• [EXERCISE DIRECTIONS] Scan the entries below for the word "help". Copy out every line in which it occurs.

• [INPUT DATA]
· · · ·

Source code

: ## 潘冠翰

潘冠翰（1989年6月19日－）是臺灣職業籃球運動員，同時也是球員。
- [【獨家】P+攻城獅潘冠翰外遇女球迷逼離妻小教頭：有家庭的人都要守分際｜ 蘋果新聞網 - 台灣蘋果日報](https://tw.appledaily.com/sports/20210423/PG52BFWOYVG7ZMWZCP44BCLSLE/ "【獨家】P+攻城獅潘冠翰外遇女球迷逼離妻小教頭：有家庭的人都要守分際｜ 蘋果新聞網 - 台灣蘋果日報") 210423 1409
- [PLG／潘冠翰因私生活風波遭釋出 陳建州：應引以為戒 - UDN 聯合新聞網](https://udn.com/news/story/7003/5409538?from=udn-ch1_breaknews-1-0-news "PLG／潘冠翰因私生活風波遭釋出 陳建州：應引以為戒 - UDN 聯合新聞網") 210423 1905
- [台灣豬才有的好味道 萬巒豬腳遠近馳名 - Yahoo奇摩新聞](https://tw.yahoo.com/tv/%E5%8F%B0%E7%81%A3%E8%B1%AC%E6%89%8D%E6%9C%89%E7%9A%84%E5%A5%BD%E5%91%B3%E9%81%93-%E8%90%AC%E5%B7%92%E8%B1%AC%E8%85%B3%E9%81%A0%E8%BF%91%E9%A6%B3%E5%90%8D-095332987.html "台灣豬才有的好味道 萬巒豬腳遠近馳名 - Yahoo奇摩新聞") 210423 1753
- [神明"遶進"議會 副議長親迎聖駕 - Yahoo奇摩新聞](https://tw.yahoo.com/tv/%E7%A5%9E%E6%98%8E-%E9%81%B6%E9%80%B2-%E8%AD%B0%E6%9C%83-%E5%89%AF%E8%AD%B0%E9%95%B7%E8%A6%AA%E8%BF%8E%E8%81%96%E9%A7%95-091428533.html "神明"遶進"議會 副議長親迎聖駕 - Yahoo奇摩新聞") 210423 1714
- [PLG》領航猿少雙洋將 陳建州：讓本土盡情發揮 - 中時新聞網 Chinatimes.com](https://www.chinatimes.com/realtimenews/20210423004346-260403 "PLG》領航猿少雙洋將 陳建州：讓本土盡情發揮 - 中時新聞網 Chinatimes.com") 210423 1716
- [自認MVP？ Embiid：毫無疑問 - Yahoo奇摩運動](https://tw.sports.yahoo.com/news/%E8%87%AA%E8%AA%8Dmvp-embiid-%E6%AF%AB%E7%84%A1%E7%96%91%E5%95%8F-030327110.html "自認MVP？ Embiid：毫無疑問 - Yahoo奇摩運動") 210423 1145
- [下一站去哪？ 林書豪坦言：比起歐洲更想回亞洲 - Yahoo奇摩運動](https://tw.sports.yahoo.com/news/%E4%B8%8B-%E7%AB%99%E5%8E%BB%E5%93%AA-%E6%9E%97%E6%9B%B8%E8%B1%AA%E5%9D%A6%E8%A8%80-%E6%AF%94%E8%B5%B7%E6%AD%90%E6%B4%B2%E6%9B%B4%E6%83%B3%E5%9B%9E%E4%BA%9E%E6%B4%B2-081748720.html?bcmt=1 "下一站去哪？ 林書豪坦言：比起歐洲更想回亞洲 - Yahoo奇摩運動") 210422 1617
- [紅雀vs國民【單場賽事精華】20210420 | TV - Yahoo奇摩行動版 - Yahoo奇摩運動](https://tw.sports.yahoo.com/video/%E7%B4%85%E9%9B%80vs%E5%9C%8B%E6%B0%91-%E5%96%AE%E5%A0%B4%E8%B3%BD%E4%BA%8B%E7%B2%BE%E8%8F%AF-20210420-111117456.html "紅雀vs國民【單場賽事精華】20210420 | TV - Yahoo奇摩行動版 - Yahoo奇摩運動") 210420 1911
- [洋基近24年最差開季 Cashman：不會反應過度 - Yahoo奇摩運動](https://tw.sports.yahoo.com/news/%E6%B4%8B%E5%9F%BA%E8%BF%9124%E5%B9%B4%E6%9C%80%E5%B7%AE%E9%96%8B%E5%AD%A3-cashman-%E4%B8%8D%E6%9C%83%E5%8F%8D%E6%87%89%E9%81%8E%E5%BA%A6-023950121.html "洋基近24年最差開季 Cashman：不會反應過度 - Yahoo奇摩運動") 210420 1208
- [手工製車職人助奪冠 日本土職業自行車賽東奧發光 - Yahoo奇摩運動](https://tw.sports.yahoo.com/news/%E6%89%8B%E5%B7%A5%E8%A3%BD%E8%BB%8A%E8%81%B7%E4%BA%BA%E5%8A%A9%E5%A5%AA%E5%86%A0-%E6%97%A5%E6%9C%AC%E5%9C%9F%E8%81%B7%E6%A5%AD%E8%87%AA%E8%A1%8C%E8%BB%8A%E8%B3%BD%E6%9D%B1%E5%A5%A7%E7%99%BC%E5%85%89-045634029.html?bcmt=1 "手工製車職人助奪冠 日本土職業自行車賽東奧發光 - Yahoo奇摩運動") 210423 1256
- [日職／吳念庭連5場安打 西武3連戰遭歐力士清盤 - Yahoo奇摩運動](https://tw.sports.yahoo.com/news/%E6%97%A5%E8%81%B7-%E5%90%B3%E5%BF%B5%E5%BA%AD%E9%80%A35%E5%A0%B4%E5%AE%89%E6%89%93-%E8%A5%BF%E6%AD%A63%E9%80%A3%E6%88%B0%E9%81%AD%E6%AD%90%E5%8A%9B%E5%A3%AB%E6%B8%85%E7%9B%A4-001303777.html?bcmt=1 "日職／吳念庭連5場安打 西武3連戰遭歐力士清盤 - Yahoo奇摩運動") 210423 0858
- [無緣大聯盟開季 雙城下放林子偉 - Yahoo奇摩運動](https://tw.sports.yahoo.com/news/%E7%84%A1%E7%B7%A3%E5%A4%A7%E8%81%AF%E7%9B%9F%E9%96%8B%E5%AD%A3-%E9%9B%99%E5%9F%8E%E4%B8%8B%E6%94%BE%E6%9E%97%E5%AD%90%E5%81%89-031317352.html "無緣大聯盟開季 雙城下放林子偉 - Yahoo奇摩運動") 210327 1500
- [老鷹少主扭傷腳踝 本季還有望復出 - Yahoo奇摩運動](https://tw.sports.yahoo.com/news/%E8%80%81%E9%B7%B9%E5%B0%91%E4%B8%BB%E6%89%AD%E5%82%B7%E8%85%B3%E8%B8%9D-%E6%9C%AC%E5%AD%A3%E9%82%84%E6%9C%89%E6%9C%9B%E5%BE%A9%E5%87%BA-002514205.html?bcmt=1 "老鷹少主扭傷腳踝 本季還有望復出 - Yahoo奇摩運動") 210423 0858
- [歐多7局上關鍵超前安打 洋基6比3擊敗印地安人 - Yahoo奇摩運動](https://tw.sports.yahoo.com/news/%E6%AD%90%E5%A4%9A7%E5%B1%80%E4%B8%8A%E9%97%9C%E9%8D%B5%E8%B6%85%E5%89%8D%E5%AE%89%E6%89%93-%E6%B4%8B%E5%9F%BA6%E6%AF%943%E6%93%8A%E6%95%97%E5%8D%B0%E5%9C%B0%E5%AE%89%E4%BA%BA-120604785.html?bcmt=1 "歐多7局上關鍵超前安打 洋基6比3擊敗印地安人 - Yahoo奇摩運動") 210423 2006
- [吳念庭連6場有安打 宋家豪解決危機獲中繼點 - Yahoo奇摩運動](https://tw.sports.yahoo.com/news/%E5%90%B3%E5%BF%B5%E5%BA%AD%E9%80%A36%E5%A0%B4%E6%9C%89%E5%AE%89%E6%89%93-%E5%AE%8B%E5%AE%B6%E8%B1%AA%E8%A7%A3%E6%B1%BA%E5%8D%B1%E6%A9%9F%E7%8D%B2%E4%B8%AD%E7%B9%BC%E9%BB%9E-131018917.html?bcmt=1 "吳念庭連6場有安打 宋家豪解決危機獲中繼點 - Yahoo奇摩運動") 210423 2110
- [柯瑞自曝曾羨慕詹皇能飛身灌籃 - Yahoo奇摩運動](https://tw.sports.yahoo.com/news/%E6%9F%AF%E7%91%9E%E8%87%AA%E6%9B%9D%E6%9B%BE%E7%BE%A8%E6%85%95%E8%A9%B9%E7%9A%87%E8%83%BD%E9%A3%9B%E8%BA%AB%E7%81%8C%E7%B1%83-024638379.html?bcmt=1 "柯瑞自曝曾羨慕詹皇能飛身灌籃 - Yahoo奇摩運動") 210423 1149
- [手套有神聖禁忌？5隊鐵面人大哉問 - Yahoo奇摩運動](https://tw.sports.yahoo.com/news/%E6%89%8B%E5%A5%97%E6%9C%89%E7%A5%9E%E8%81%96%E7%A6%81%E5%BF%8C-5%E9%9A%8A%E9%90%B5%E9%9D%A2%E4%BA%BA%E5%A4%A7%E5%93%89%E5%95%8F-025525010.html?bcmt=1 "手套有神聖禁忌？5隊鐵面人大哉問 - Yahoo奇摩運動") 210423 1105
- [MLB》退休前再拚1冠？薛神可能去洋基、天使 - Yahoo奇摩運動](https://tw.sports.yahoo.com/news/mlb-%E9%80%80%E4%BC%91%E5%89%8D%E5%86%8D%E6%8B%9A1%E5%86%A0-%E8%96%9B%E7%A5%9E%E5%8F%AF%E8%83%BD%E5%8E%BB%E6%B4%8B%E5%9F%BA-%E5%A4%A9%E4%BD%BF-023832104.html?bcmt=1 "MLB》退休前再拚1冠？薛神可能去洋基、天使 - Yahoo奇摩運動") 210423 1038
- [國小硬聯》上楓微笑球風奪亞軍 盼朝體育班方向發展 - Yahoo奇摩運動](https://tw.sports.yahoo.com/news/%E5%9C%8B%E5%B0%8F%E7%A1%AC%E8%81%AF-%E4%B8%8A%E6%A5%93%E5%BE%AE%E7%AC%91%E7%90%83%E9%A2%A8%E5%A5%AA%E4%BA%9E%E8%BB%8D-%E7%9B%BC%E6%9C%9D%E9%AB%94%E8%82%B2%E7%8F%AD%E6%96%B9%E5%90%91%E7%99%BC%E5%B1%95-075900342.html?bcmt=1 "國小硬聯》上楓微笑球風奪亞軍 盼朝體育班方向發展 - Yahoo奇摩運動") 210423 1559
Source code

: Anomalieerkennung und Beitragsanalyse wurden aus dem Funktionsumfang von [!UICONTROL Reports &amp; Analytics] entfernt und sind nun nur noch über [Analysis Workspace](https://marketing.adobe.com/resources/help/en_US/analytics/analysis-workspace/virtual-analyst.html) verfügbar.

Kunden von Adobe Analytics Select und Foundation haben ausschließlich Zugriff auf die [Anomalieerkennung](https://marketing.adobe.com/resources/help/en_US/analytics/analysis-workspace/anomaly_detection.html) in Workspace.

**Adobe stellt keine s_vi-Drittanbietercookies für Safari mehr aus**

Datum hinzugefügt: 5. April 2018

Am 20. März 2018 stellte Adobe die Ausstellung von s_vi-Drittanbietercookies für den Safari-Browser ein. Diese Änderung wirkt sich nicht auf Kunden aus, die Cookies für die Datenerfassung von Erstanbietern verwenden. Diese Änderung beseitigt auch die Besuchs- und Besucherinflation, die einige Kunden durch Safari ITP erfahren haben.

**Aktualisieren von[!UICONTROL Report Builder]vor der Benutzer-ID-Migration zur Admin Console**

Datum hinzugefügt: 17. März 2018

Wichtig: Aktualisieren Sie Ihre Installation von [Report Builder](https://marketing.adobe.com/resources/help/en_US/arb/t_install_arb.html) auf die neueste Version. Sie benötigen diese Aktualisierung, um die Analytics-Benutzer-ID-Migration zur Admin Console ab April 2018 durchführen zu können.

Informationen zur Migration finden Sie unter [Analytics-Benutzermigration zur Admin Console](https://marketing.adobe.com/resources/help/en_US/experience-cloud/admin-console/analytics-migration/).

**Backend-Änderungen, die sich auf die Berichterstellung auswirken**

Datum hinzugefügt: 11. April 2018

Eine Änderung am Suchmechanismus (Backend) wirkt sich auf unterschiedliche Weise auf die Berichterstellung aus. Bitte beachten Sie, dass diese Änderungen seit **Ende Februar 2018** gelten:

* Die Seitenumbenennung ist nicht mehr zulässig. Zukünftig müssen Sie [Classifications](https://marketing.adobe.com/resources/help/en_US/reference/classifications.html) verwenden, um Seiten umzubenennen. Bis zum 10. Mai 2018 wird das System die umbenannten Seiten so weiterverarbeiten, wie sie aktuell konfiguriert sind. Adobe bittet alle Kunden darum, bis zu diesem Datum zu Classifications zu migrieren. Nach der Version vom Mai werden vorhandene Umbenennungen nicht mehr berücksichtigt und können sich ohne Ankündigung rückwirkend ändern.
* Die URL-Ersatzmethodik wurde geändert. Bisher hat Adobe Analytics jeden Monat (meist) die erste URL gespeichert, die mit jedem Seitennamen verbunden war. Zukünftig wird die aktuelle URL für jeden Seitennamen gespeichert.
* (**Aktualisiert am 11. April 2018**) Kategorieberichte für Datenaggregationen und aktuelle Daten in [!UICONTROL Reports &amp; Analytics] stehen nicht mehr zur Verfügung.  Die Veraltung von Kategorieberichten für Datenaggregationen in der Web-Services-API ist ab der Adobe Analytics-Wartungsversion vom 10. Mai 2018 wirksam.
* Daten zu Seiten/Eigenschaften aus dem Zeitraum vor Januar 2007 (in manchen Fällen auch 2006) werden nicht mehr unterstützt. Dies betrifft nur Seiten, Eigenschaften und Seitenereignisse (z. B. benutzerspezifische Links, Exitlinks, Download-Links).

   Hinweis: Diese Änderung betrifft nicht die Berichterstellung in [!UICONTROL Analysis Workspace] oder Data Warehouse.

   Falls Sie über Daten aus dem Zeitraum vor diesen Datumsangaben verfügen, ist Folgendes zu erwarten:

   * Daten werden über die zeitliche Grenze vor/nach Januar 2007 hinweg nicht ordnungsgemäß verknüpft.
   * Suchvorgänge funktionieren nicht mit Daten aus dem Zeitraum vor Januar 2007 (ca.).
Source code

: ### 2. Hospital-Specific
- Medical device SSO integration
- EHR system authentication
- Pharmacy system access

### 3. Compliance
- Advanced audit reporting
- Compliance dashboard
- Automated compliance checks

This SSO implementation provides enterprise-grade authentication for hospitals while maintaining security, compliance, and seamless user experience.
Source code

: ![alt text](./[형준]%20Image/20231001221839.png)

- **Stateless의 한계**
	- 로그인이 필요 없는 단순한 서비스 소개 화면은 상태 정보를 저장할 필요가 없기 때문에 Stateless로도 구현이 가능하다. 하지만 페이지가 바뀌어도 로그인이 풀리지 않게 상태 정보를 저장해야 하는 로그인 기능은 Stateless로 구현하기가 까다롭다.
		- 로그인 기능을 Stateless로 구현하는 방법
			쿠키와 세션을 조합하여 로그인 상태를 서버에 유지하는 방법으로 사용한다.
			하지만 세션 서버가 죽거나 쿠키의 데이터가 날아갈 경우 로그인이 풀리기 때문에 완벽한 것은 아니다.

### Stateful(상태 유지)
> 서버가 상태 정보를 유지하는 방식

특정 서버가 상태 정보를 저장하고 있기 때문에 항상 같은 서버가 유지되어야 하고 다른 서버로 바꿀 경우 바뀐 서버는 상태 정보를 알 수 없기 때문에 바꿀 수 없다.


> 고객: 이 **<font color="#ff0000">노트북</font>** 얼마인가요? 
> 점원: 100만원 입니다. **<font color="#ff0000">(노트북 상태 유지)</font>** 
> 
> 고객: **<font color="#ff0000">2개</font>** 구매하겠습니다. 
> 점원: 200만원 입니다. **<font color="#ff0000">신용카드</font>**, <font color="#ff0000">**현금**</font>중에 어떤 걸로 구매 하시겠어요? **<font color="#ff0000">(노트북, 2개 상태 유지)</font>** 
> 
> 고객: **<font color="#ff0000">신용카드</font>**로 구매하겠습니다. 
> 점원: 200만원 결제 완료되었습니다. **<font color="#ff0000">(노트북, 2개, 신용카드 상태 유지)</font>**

· · · ·

• [OUTPUT FOR THIS EXERCISE]
: Anomalieerkennung und Beitragsanalyse wurden aus dem Funktionsumfang von [!UICONTROL Reports &amp; Analytics] entfernt und sind nun nur noch über [Analysis Workspace](https://marketing.adobe.com/resources/help/en_US/analytics/analysis-workspace/virtual-analyst.html) verfügbar.
Kunden von Adobe Analytics Select und Foundation haben ausschließlich Zugriff auf die [Anomalieerkennung](https://marketing.adobe.com/resources/help/en_US/analytics/analysis-workspace/anomaly_detection.html) in Workspace.
Wichtig: Aktualisieren Sie Ihre Installation von [Report Builder](https://marketing.adobe.com/resources/help/en_US/arb/t_install_arb.html) auf die neueste Version. Sie benötigen diese Aktualisierung, um die Analytics-Benutzer-ID-Migration zur Admin Console ab April 2018 durchführen zu können.
Informationen zur Migration finden Sie unter [Analytics-Benutzermigration zur Admin Console](https://marketing.adobe.com/resources/help/en_US/experience-cloud/admin-console/analytics-migration/).
* Die Seitenumbenennung ist nicht mehr zulässig. Zukünftig müssen Sie [Classifications](https://marketing.adobe.com/resources/help/en_US/reference/classifications.html) verwenden, um Seiten umzubenennen. Bis zum 10. Mai 2018 wird das System die umbenannten Seiten so weiterverarbeiten, wie sie aktuell konfiguriert sind. Adobe bittet alle Kunden darum, bis zu diesem Datum zu Classifications zu migrieren. Nach der Version vom Mai werden vorhandene Umbenennungen nicht mehr berücksichtigt und können sich ohne Ankündigung rückwirkend ändern.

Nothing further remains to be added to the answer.